Kmisc: Kevin Miscellaneous

Documented in str_split

##' Split a Vector of Strings Following a Regular Structure
##' 
##' This function takes a vector of strings following a regular 
##' structure, and converts that vector into a \code{data.frame}, split
##' on that delimiter. A nice wrapper to \code{\link{strsplit}}, essentially 
##' - the primary bonus is the automatic coersion to a \code{data.frame}.
##' 
##' Note that the preferred method for reading text data with a single, one
##' character delimiter is through \code{read.table(text=...)} or
##' \code{data.table::fread}; however, this function is helpful in the case of
##' non-regular delimiters (that you wish to specify with a regex)
##' 
##' @param x a vector of strings.
##' @param sep the delimiter / \code{\link{regex}} you wish to split your strings on.
##' @param fixed logical. If \code{TRUE}, we match \code{sep} exactly; 
##' otherwise, we use regular expressions.

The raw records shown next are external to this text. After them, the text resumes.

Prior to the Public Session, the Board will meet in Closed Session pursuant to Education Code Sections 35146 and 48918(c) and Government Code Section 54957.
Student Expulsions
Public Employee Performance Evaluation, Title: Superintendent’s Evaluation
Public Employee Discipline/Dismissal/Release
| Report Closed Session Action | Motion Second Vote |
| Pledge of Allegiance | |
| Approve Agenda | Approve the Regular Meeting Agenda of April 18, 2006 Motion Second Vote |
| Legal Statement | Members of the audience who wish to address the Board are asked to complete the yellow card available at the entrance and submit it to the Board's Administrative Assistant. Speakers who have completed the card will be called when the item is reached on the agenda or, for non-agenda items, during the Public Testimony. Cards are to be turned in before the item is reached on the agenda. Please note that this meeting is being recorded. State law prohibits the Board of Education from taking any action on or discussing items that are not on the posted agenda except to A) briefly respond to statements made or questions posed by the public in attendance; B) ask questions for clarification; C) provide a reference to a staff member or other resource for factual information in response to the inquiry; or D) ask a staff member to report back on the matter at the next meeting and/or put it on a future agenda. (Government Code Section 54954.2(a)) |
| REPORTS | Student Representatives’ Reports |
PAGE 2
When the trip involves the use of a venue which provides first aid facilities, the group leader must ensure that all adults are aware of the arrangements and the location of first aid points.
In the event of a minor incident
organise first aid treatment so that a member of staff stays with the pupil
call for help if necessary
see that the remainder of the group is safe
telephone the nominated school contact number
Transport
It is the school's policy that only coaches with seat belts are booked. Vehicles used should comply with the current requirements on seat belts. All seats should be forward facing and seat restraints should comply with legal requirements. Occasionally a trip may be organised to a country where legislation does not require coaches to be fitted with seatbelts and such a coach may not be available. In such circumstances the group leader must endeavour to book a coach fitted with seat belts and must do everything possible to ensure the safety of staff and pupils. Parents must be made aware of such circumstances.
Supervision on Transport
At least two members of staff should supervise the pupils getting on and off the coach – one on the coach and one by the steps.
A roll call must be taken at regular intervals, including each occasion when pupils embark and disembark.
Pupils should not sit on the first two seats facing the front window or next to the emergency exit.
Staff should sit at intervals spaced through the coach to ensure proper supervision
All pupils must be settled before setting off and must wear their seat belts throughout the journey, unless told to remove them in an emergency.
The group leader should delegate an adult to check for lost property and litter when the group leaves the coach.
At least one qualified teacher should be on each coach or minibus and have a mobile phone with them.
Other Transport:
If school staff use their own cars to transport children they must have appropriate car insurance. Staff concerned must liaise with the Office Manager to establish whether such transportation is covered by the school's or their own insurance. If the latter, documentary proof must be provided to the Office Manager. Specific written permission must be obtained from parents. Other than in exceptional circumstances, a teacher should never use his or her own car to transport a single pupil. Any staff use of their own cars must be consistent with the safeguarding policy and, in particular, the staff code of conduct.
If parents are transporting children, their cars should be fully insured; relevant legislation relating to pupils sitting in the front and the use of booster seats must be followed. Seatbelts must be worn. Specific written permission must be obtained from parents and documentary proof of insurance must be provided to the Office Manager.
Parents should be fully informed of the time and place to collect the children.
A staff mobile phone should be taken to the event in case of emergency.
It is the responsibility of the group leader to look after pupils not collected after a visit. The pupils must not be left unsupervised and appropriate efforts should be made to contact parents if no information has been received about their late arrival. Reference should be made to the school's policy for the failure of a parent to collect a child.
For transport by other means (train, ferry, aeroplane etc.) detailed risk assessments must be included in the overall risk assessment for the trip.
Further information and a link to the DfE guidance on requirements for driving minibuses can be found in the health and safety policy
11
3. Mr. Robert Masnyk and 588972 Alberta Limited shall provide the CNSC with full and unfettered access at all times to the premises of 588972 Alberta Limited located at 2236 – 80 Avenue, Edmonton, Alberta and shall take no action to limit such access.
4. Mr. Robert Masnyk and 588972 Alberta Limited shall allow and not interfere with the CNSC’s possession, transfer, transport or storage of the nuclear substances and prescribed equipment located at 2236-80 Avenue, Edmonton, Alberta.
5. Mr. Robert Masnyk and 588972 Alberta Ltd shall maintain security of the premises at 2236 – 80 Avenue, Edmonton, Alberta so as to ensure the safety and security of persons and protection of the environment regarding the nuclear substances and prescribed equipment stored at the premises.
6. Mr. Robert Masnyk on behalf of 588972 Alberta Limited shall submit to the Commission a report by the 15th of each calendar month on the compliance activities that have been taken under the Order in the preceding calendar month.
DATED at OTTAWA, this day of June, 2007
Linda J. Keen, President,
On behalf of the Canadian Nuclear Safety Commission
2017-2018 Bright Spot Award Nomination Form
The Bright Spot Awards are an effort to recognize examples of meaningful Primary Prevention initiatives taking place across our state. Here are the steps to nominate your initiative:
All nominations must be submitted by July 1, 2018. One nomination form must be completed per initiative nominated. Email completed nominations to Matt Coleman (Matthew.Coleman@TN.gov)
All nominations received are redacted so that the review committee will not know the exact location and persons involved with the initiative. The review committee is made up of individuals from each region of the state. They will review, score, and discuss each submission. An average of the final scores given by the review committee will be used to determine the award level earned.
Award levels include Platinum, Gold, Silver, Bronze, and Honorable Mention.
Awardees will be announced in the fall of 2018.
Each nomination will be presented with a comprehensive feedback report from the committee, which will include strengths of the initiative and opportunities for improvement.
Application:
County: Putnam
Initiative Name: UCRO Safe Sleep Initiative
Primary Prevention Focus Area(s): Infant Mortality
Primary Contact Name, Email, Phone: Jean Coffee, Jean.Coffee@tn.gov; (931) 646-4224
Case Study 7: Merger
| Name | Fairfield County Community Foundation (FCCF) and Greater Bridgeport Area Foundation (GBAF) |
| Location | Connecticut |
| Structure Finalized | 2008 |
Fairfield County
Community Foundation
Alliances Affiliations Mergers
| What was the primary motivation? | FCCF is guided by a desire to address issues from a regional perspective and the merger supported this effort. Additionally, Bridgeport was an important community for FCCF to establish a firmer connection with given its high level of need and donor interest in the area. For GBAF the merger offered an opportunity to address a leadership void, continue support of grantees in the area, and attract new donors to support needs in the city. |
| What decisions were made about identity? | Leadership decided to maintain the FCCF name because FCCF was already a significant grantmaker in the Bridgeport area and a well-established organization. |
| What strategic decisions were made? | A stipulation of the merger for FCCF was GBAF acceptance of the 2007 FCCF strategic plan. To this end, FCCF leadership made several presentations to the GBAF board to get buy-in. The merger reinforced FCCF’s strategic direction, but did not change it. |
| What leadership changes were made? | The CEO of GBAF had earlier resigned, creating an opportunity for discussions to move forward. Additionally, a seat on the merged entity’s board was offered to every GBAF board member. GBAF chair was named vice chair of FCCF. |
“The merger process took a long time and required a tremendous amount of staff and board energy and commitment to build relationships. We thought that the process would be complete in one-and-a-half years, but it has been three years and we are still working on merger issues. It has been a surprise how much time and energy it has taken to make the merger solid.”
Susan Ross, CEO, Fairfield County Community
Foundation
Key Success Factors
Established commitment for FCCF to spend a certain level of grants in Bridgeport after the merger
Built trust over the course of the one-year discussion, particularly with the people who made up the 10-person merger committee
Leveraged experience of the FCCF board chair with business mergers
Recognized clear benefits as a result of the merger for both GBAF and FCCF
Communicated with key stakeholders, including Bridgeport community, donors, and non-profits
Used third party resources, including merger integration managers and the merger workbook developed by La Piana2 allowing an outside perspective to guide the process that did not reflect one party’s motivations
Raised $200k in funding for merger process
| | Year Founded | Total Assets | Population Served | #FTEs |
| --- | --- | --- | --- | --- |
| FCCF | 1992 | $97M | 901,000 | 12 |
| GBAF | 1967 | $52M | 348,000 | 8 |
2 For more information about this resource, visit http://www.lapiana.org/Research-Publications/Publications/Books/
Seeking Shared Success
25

Has priority over \code{perl}.
##' @param perl logical. Should perl-compatible regexps be used? Ignored when
##' \code{fixed} is \code{TRUE}.
##' @param useBytes logical. If \code{TRUE}, matching is done byte-by-byte rather than
##' character-by-character.
##' @param names optional: a vector of names to pass to the returned \code{data.frame}.
##' @seealso \code{\link{strsplit}}
##' @export
##' @examples
##' str_split( 
##'   c("regular_structure", "in_my", "data_here"), 
##'   sep="_", 
##'   names=c("apple", "banana") 
##' )
##' x <- c("somewhat_different.structure", "in_this.guy")
##' str_split( x, "[_\\.]", names=c("first", "second", "third") )
str_split <- function(x, sep, fixed=FALSE, perl=TRUE, useBytes=FALSE, names=NULL) {
  
  if (fixed) 
    perl <- FALSE
  return( .Call( Ccharlist_transpose_to_df, 
    strsplit(as.character(x), sep, fixed=fixed, perl=perl, useBytes=useBytes), 
    names
  ) )
}

##' @rdname str_split
##' @export
split2df <- str_split